The chief executive of financial services giant SBI Holdings, Yoshitaka Kitao, has predicted that Japan’s next economic boom will be kick-started by blockchain and cryptocurrency, writes Hargreaves Lansdown.
Since the 1980s, when the country reached its economic hiatus, Japan has never revisited the level of growth which made Japan the powerhouse economy that Europe could only aspire to. In the 1970s, Japan had the world’s second-largest GDP after the US continuing through to the 1980s.
At the Japan Blockchain Conference this week in Tokyo, Yoshitaka said this was why he has been leading his company in the direction of cryptocurrency and its underlying technology, suggesting that the changes won’t be in the too distant future. SBI has continued its investment across the region investing USD 460 million in its AI and blockchain fund.
“There’s a lot of speculative demand around cryptocurrencies, which is why the price is going up so quickly, but people need to think about how these technologies are being used in real life and how they can improve people’s businesses,” he said.
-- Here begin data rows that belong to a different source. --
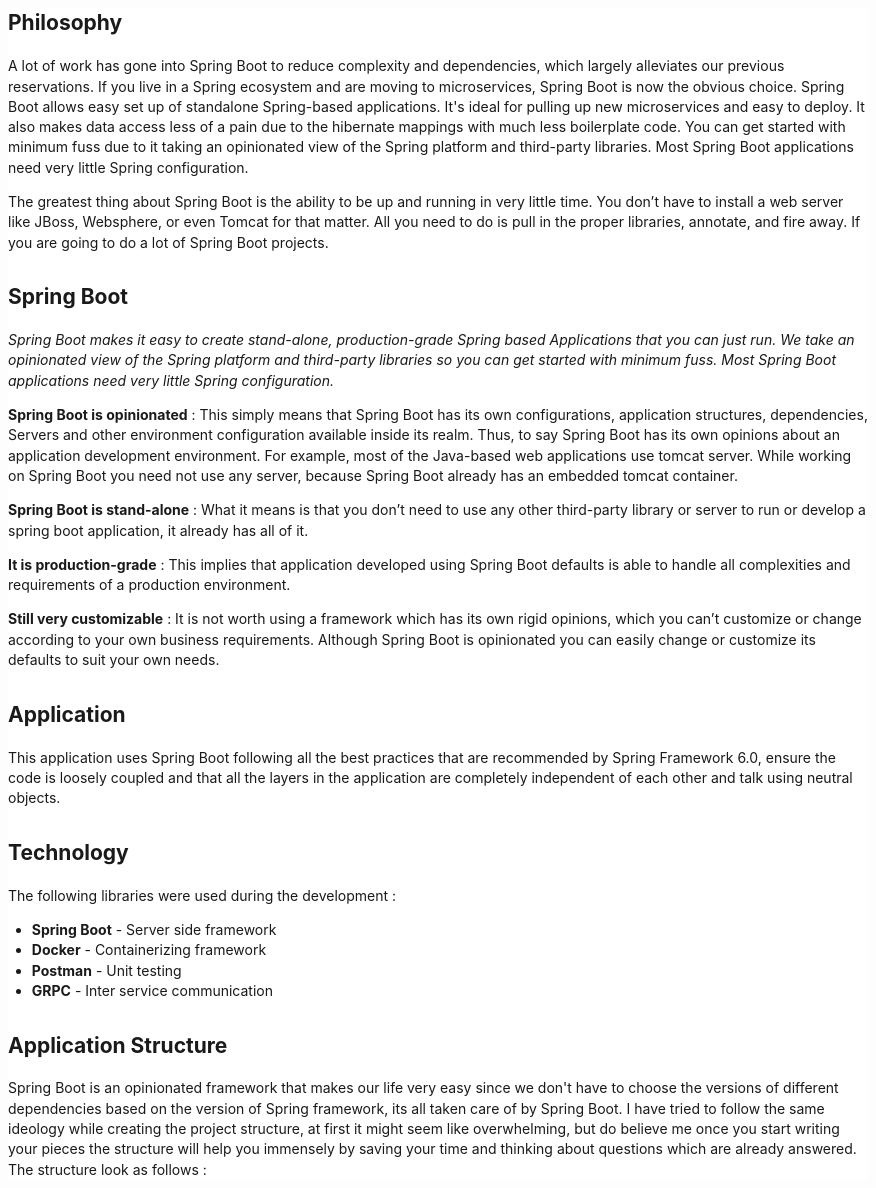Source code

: ## Philosophy ##
A lot of work has gone into Spring Boot to reduce complexity and dependencies, which largely alleviates our previous reservations. If you live in a Spring ecosystem and are moving to microservices, Spring Boot is now the obvious choice. Spring Boot allows easy set up of standalone Spring-based applications. It's ideal for pulling up new microservices and easy to deploy. It also makes data access less of a pain due to the hibernate mappings with much less boilerplate code. You can get started with minimum fuss due to it taking an opinionated view of the Spring platform and third-party libraries. Most Spring Boot applications need very little Spring configuration. 

The greatest thing about Spring Boot is the ability to be up and running in very little time. You don’t have to install a web server like JBoss, Websphere, or even Tomcat for that matter. All you need to do is pull in the proper libraries, annotate, and fire away. If you are going to do a lot of Spring Boot projects. 


## Spring Boot ##
_Spring Boot makes it easy to create stand-alone, production-grade Spring based Applications that you can just run. We take an opinionated view of the Spring platform and third-party libraries so you can get started with minimum fuss. Most Spring Boot applications need very little Spring configuration._

**Spring Boot is opinionated** : This simply means that Spring Boot has its own configurations, application structures, dependencies, Servers and other environment configuration available inside its realm. Thus, to say Spring Boot has its own opinions about an application development environment. For example, most of the Java-based web applications use tomcat server. While working on Spring Boot you need not use any server, because Spring Boot already has an embedded tomcat container.

**Spring Boot is stand-alone** : What it means is that you don’t need to use any other third-party library or server to run or develop a spring boot application, it already has all of it.

**It is production-grade** : This implies that application developed using Spring Boot defaults is able to handle all complexities and requirements of a production environment.

**Still very customizable** : It is not worth using a framework which has its own rigid opinions, which you can’t customize or change according to your own business requirements. Although Spring Boot is opinionated you can easily change or customize its defaults to suit your own needs. 

## Application ##
This application uses Spring Boot following all the best practices that are recommended by Spring Framework 6.0, ensure the code is loosely coupled and that all the layers in the application are completely independent of each other and talk using neutral objects.

  
## Technology ##
The following libraries were used during the development :

- **Spring Boot** - Server side framework
- **Docker** - Containerizing framework
- **Postman** - Unit testing
- **GRPC** - Inter service communication


## Application Structure ##
Spring Boot is an opinionated framework that makes our life very easy since we don't have to choose the versions of different dependencies based on the version of Spring framework, its all taken care of by Spring Boot. I have tried to follow the same ideology while creating the project structure, at first it might seem like overwhelming, but do believe me once you start writing your pieces the structure will help you immensely by saving your time and thinking about questions which are already answered. The structure look as follows :
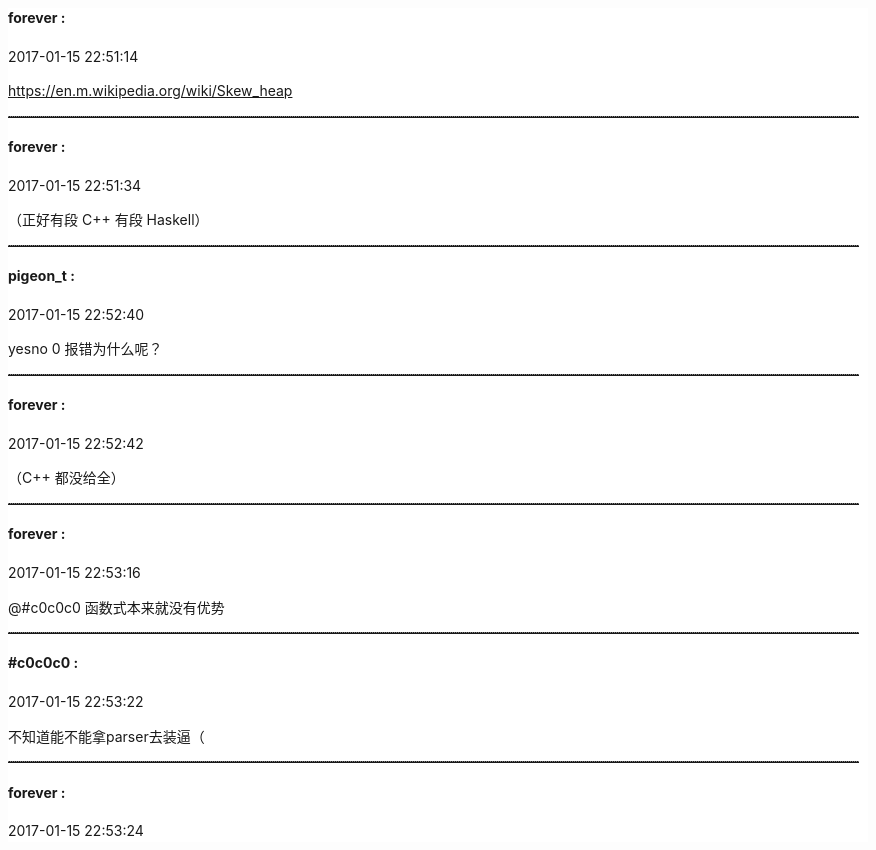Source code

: 

#### forever :

<span class="article-duration">2017-01-15 22:51:14</span>

https://en.m.wikipedia.org/wiki/Skew_heap

<hr style="border-top: 1px dotted grey;width:99%"/>



#### forever :

<span class="article-duration">2017-01-15 22:51:34</span>

（正好有段 C++ 有段 Haskell）

<hr style="border-top: 1px dotted grey;width:99%"/>



#### pigeon_t :

<span class="article-duration">2017-01-15 22:52:40</span>

yesno 0 报错为什么呢？

<hr style="border-top: 1px dotted grey;width:99%"/>



#### forever :

<span class="article-duration">2017-01-15 22:52:42</span>

（C++ 都没给全）

<hr style="border-top: 1px dotted grey;width:99%"/>



#### forever :

<span class="article-duration">2017-01-15 22:53:16</span>

@#c0c0c0 函数式本来就没有优势

<hr style="border-top: 1px dotted grey;width:99%"/>



#### #c0c0c0 :

<span class="article-duration">2017-01-15 22:53:22</span>

不知道能不能拿parser去装逼（

<hr style="border-top: 1px dotted grey;width:99%"/>



#### forever :

<span class="article-duration">2017-01-15 22:53:24</span>
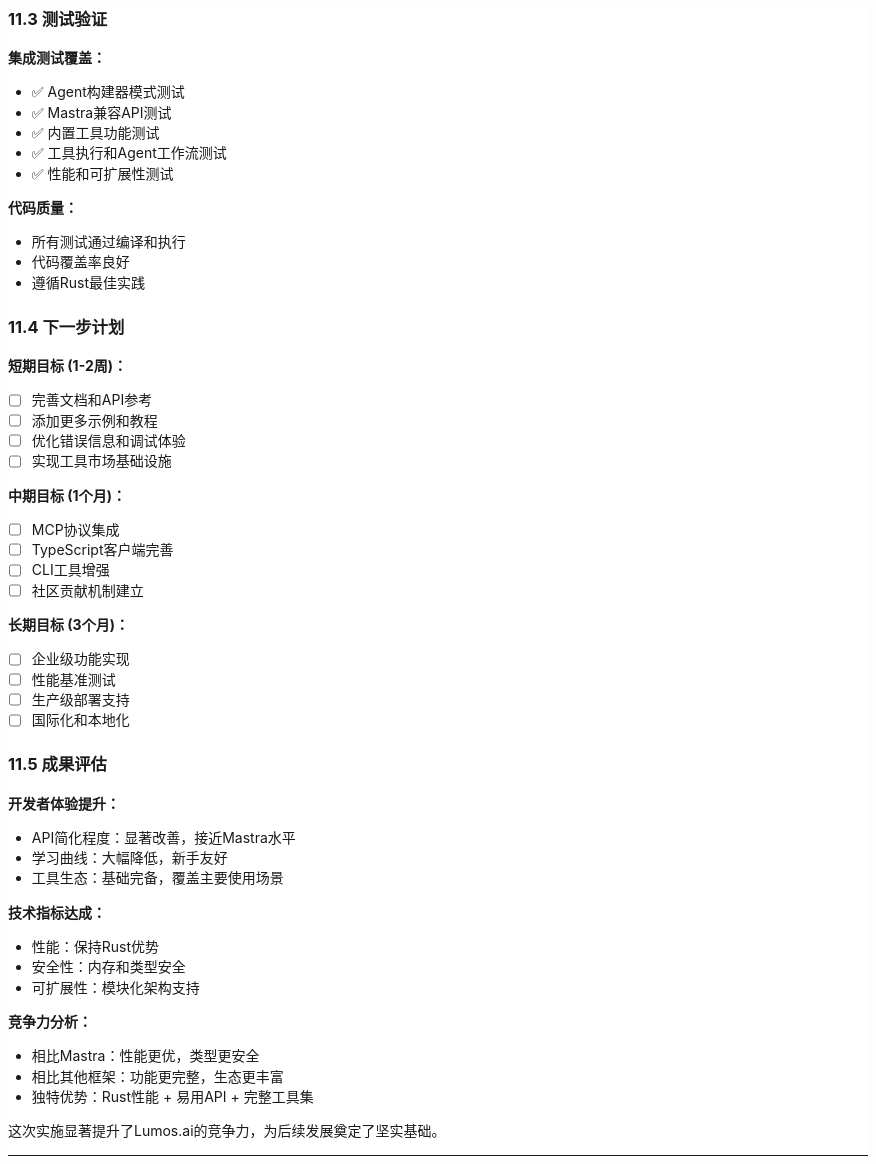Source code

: ### 11.3 测试验证

**集成测试覆盖：**
- ✅ Agent构建器模式测试
- ✅ Mastra兼容API测试
- ✅ 内置工具功能测试
- ✅ 工具执行和Agent工作流测试
- ✅ 性能和可扩展性测试

**代码质量：**
- 所有测试通过编译和执行
- 代码覆盖率良好
- 遵循Rust最佳实践

### 11.4 下一步计划

**短期目标 (1-2周)：**
- [ ] 完善文档和API参考
- [ ] 添加更多示例和教程
- [ ] 优化错误信息和调试体验
- [ ] 实现工具市场基础设施

**中期目标 (1个月)：**
- [ ] MCP协议集成
- [ ] TypeScript客户端完善
- [ ] CLI工具增强
- [ ] 社区贡献机制建立

**长期目标 (3个月)：**
- [ ] 企业级功能实现
- [ ] 性能基准测试
- [ ] 生产级部署支持
- [ ] 国际化和本地化

### 11.5 成果评估

**开发者体验提升：**
- API简化程度：显著改善，接近Mastra水平
- 学习曲线：大幅降低，新手友好
- 工具生态：基础完备，覆盖主要使用场景

**技术指标达成：**
- 性能：保持Rust优势
- 安全性：内存和类型安全
- 可扩展性：模块化架构支持

**竞争力分析：**
- 相比Mastra：性能更优，类型更安全
- 相比其他框架：功能更完整，生态更丰富
- 独特优势：Rust性能 + 易用API + 完整工具集

这次实施显著提升了Lumos.ai的竞争力，为后续发展奠定了坚实基础。

---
Earlier this year, it was revealed that SBI had planned to launch a new cryptocurrency exchange and was also investing in renewable energy wind farm cryptocurrency mining cryptocurrency. Through these measures, and areas such as improved 5G mobile connectivity and AI, Yoshitaka sees that the time is right for creating an environment ripe for another economic boom.
Aaron McDonald, the chief executive of decentralized app marketplace Centrality, which closed a USD 80 million initial coin offering earlier this year, also sees the region led by Japan as the driving force behind cryptocurrency and associated product adoption.
As Bitcoin News recently reported, New Zealand company Centrality, which is partly Japanese-owned, sees the region as primed for the next boom, particularly in the field of Dapps suggesting that blockchain is an area which will help small companies catch up with its bigger competitors in terms of growth.
“We’re focused on the region because people in Japan are far further ahead than the rest of the world when it comes to blockchain and cryptocurrencies,” said McDonald.
Centrality CEO and co-founder Aaron McDonald thinks the company can help to level the playing field by helping smaller apps to collaborate and create enough value to be sustainable.
According to the cryptocurrency community in Japan, one factor likely to pull the industry back from again becoming an economic powerhouse once again is the over-regulation of the digital currency due to criminal activity in the space.